Сава просыпается рано. На рассвете и леса, и снег, и дороги, вьющиеся между деревьями, и стёкла в окошке купе такие красные, как будто всё горит холодным пламенем. На станциях Илья Фаддеевич первым выбегает с медным чайником в руке. Сава всё боится, что он отстанет от поезда. Но паровоз прогудит и ждёт, пока Илья Фаддеевич вскочит на ступеньку; только тогда, скрипнув колёсами, лязгнув буферами, поезд пойдёт отстукивать по рельсам, мимо городов и бревенчатых деревень, мимо лесосек, где электрические пилы валят огромные деревья, мимо станций и полустанков…
На столике купе горячий чайник, хлеб, масло. Илья Фаддеевич заваривает и разливает по кружкам крепкий чай. Савка режет хлеб и намазывает маслом толстые ломти, Ромка кладёт в кружки сахар.
…Поезд идёт на юг. Уже не видно лесов по сторонам. Снегу так мало, что чернеет зябь на полях, рыжеет кое-где прошлогоднее жнивьё.
— Ну как, хлопцы, нравятся наши края? — спрашивает Илья Фаддеевич.
Савка не знает, что ответить.
— А я привык, — говорит Илья Фаддеевич. — Главное, что просторно. Вон видишь ту деревеньку — до неё километров тридцать, за день не дойдёшь… А леса? Что ж, леса тоже будут…
Они уже давно приехали и привыкли к новому месту. Савка перестал замечать, как голо и неприветливо вокруг, потому что из лесовика он стал степняком, как шутя сказал отец.

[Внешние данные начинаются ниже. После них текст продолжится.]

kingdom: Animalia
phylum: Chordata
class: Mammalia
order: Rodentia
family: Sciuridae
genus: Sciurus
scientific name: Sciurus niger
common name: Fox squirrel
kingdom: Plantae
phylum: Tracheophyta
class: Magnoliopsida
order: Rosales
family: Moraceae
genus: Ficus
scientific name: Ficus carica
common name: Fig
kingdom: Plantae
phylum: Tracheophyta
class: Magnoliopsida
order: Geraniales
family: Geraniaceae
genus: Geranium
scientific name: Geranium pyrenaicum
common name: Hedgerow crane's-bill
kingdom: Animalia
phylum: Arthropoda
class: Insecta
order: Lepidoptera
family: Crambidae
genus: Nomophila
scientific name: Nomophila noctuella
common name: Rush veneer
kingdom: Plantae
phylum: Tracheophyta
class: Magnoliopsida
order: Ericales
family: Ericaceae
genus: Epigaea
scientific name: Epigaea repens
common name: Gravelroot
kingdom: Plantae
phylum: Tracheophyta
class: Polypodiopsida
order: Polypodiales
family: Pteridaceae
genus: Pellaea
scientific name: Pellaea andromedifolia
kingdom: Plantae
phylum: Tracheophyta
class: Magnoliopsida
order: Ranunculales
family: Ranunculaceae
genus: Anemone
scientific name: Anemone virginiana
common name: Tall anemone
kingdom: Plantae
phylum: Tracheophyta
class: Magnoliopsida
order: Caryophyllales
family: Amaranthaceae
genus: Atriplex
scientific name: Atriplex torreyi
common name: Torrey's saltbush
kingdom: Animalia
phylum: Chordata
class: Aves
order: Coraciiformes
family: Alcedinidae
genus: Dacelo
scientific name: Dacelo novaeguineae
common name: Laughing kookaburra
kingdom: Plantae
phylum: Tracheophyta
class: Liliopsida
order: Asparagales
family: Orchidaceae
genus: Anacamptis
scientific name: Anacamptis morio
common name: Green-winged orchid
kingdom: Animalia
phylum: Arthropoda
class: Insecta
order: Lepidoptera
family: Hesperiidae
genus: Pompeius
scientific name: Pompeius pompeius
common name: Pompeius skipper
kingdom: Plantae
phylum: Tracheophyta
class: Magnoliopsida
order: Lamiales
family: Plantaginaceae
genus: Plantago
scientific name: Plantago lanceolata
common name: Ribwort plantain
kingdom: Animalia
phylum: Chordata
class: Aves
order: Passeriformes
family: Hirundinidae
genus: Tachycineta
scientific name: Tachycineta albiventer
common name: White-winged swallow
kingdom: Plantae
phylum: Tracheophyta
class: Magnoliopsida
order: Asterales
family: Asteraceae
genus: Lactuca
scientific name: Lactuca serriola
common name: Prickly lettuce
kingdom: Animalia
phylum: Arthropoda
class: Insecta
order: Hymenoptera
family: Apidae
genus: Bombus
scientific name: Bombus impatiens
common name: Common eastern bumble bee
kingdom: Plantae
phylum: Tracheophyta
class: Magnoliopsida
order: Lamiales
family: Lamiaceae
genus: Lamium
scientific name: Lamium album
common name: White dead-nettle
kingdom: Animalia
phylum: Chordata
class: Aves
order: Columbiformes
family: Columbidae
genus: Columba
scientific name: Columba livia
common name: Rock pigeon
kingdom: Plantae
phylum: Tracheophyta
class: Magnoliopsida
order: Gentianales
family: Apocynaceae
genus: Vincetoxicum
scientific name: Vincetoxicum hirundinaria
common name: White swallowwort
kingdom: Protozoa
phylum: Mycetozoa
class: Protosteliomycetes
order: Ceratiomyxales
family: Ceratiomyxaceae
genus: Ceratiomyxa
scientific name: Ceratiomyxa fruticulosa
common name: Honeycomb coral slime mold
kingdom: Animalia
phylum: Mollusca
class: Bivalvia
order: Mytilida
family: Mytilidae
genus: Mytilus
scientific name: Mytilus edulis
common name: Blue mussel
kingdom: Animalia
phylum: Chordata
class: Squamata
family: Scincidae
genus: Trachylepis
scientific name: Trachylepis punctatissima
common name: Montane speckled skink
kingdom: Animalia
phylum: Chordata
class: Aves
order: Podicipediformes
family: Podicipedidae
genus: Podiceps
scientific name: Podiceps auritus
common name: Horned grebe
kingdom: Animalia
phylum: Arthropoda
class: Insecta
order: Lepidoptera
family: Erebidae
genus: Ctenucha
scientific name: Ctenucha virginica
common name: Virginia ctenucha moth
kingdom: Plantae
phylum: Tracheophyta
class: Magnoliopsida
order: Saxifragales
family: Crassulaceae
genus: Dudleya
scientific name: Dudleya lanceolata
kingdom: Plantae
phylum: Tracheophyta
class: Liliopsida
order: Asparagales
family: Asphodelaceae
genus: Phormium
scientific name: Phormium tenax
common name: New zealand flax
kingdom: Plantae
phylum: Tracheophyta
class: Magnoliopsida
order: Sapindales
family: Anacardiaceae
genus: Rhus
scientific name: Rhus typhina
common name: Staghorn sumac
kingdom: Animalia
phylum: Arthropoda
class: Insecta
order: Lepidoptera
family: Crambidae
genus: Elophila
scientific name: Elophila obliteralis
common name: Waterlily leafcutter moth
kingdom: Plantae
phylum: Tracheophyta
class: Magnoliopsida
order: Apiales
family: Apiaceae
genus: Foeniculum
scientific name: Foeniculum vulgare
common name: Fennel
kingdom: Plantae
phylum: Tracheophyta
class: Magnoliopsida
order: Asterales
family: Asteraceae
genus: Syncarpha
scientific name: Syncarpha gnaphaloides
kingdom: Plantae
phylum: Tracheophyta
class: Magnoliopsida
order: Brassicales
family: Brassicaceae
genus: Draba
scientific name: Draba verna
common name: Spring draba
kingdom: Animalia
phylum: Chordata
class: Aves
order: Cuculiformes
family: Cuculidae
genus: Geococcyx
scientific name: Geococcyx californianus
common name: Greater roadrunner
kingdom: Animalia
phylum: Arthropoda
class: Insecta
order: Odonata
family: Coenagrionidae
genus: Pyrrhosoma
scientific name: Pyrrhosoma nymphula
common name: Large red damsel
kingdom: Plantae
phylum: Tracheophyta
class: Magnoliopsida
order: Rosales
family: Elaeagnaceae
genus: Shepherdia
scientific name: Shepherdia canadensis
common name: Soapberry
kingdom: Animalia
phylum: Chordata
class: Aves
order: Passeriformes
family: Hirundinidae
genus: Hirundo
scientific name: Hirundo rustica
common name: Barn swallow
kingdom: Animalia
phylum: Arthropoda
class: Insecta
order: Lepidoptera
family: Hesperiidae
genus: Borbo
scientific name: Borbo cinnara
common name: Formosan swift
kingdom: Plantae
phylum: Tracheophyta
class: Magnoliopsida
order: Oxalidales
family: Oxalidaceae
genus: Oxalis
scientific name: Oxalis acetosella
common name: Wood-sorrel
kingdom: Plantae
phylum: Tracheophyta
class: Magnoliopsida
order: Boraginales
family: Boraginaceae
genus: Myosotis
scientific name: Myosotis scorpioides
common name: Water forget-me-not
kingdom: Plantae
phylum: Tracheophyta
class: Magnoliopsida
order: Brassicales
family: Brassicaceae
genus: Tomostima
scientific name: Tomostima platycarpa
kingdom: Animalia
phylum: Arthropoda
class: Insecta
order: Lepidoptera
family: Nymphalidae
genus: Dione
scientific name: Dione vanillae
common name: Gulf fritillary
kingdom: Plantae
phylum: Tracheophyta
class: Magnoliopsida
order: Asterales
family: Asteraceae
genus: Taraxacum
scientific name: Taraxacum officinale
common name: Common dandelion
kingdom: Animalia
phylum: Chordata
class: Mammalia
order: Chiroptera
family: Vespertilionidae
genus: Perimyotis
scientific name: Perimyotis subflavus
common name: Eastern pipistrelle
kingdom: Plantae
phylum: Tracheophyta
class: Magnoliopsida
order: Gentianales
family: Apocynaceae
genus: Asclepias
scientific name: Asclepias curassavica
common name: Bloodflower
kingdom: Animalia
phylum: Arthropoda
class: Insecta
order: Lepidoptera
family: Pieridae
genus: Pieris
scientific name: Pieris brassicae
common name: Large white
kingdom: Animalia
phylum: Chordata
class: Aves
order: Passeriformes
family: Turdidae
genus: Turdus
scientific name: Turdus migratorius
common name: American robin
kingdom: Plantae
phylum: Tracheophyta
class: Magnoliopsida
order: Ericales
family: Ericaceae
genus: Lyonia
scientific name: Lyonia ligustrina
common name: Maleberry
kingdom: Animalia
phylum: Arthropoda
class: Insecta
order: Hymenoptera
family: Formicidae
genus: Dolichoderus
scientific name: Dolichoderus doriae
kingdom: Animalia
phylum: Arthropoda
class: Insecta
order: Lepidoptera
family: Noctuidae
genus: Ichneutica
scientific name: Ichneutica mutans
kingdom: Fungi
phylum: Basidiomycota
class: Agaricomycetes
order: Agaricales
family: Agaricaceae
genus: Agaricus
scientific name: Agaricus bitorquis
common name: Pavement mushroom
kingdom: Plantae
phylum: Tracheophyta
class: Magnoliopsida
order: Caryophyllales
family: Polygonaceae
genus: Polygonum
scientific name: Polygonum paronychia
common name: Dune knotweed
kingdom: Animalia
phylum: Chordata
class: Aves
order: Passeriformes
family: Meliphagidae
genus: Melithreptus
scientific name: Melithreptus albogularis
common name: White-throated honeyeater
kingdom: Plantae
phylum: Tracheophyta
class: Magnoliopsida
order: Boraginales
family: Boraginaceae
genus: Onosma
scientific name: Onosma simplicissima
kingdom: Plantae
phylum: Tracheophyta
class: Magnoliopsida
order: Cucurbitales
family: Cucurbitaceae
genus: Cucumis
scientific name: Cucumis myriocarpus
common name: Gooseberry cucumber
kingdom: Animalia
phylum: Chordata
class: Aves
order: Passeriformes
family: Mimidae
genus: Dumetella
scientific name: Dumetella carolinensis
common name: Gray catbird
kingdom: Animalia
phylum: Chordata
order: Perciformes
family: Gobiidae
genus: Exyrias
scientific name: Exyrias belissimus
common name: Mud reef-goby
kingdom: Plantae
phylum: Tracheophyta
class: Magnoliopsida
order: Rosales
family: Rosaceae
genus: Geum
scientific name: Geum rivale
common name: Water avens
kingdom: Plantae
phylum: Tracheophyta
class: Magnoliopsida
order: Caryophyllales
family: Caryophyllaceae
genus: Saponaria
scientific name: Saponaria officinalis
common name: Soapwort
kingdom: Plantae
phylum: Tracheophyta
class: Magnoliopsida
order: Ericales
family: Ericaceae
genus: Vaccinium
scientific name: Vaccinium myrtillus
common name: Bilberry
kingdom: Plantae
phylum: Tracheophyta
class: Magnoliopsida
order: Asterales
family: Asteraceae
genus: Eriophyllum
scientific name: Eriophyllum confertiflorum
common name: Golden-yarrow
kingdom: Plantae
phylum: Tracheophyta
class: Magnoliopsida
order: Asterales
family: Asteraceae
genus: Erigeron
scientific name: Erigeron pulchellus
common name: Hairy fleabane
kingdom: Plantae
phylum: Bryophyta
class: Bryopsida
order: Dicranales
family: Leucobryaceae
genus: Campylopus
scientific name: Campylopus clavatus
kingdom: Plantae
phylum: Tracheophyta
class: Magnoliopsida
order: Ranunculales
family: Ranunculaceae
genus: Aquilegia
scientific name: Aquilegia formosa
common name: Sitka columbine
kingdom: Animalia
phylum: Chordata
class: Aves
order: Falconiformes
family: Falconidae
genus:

На дворе у Савы появляются друзья и враги, но больше друзей. Как-то раз он сидит на крылечке и решает задачу. Три речки впадают в озеро. Из первой речки каждый день вливается двести вёдер воды, из второй…
— «Три речки впадают в озеро»! — передразнивает тоненький голос.
Это Маша Рыбакова, маленькая девочка с тёмными серьёзными глазами, одетая в коричневое, хорошо отутюженное платье с белым передником.
— А тебе что? — воинственно поднимается Савва.
— Ни-че-го, — пожимая плечами, отзывается девочка.
— Ну и катись своей дорогой!
— Сто лет думай — не решишь…
— Почему?
— У тебя по арифметике тройка.
— Это «страус» придирается.
— Пионеры прозвища не дают, — говорит Маша.
Три речки впадают в озеро… Светит солнце, пахнет сеном, со стороны Гусинки доносится тонкий свисток и всплески воды — это паром отправляется на ту сторону реки. А Сава всё сидит, не отрываясь от задачника.
Через две недели они втроём — Маша Рыбакова, Сава и Виктор Ломакин, Савин товарищ, — изо всех сил натягивают тетиву громадного лука. Ясень туго сгибается, тетива из жилы, которую Виктор раздобыл на городской бойне, дрожит, как струна. На конце стрелы переливаются красные, зелёные и оранжевые перья, потому что сегодня у Рыбаковых на обед жареный петух.
Маша уходит первой: ей больше гулять нельзя, а то рассердится отец.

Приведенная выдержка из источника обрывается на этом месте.